▶ **Passage shown**:
◆ ◆ ◆ ◆ ◆ ◆ ◆
The five seniors awarded the Herchel Smith Fellowship are Roxanne Corbeil, Mary Kate Guma, Erin Hanson, Elizabeth Hibbard, and Zachary Ottati. Drew Fishman was awarded the Donovan-Moody Fellowship.

Corbeil, an economics and Arabic studies major from Oceanside, Calif., will pursue a Ph.D. in development studies. With an interest in development in the Arab world, she plans to focus her studies on the mechanics of poverty and its historical, cultural, and political sources. Influenced by Edward Said's concept of Orientalism, her senior thesis at Williams focuses, in part, on aid allocation and the transition of power from international to local agents in the development sector. Aspiring to a career in development, she ultimately aims to work in collaboration with bilateral and multilateral organizations in the aid industry, with the intent to unite policy proposals with policy makers.
◆ ◆ ◆ ◆ ◆ ◆ ◆
▶ **Material**:
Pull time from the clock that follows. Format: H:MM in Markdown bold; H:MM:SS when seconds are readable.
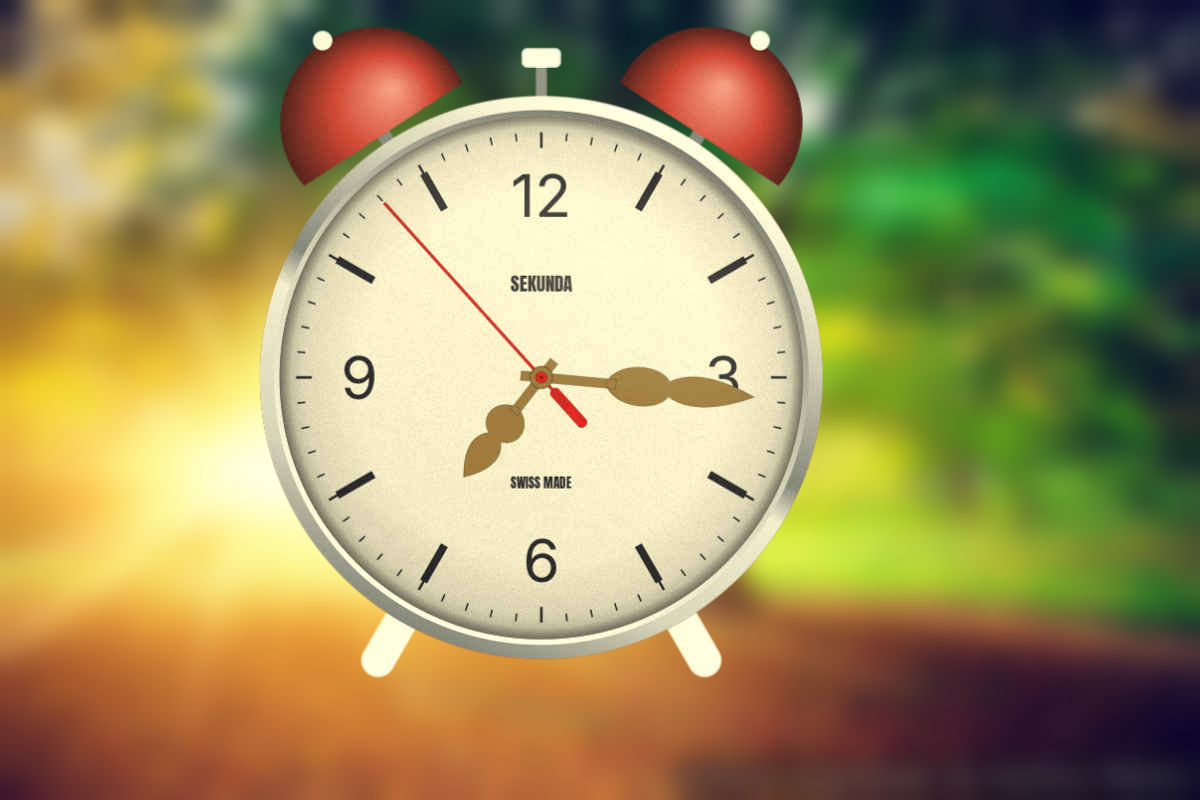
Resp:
**7:15:53**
◆ ◆ ◆ ◆ ◆ ◆ ◆
▶ **Problems**:
1. In the fellowship announcement, render this sentence in Spanish: "Corbeil, an economics and Arabic studies major from Oceanside, Calif., will pursue a Ph.D. in development studies."
2. Return the portion of the fellowship announcement between "Corbeil, an economics" and "with policy makers.", inclusive, copied verbatim.

▶ **Solutions in order**:
1. Corbeil, estudiante de economía y estudios árabes de Oceanside, Calif., cursará un doctorado en estudios de desarrollo.

2.
Corbeil, an economics and Arabic studies major from Oceanside, Calif., will pursue a Ph.D. in development studies. With an interest in development in the Arab world, she plans to focus her studies on the mechanics of poverty and its historical, cultural, and political sources. Influenced by Edward Said's concept of Orientalism, her senior thesis at Williams focuses, in part, on aid allocation and the transition of power from international to local agents in the development sector. Aspiring to a career in development, she ultimately aims to work in collaboration with bilateral and multilateral organizations in the aid industry, with the intent to unite policy proposals with policy makers.